I’ve watched dozens of AI demos that impressed in a conference room and died in production. The pattern is consistent: they optimize for “wow” moments instead of workflow fit.

The Demo Trap

LLMs are incredibly good at generating impressive outputs in isolation. Ask it to write a cover letter, summarize a document, or generate code — and you’ll get something that looks great. The problem is that users don’t live in isolation. They have existing workflows, existing tools, and existing mental models.

A product that requires users to fundamentally change how they work will lose to a mediocre product that fits into what they already do.

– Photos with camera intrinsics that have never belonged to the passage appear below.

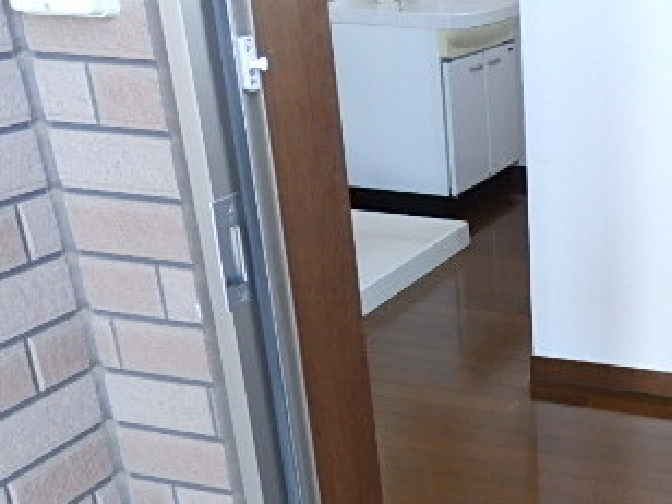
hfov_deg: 33.3
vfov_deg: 27.8
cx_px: 689
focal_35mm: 52
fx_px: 1009
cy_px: 340
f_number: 3
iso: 400
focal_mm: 4.5
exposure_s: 1/30
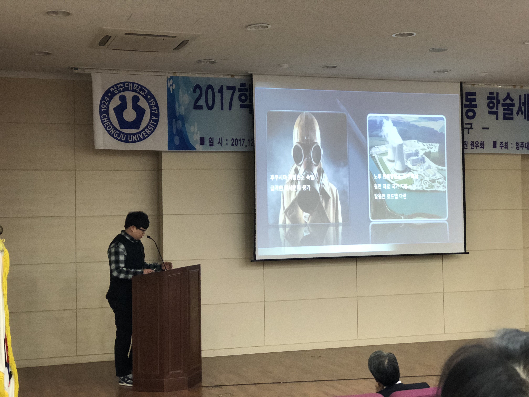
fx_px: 871
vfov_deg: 25.7
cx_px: 264
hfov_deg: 33.8
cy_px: 198
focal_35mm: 57
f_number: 2.8
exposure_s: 1/60
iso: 500
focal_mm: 6.6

Workflow Fit Over Feature Richness

When I built the AI writing assistant, the first version had 12 features. Usage data showed 90% of sessions used exactly one: the “sharpen this paragraph” button. We cut everything else, made that one thing exceptional, and retention tripled.

The question isn’t “what can the AI do?” It’s “what is the user trying to accomplish in the next 30 seconds, and how does AI remove friction from that specific action?”

Latency Is a Feature

AI products live and die by perceived responsiveness. Streaming responses aren’t just a nice-to-have — they’re the difference between a tool that feels alive and one that feels broken. Users will tolerate a 3-second wait if they see tokens appearing. They’ll close the tab after 1.5 seconds of a blank screen.

Trust Calibration

AI makes mistakes. The question is how your product handles them. I’ve found that showing confidence scores, offering easy correction flows, and never hiding the AI’s reasoning builds more long-term trust than pretending the model is infallible.

Build for the recovery path, not just the happy path.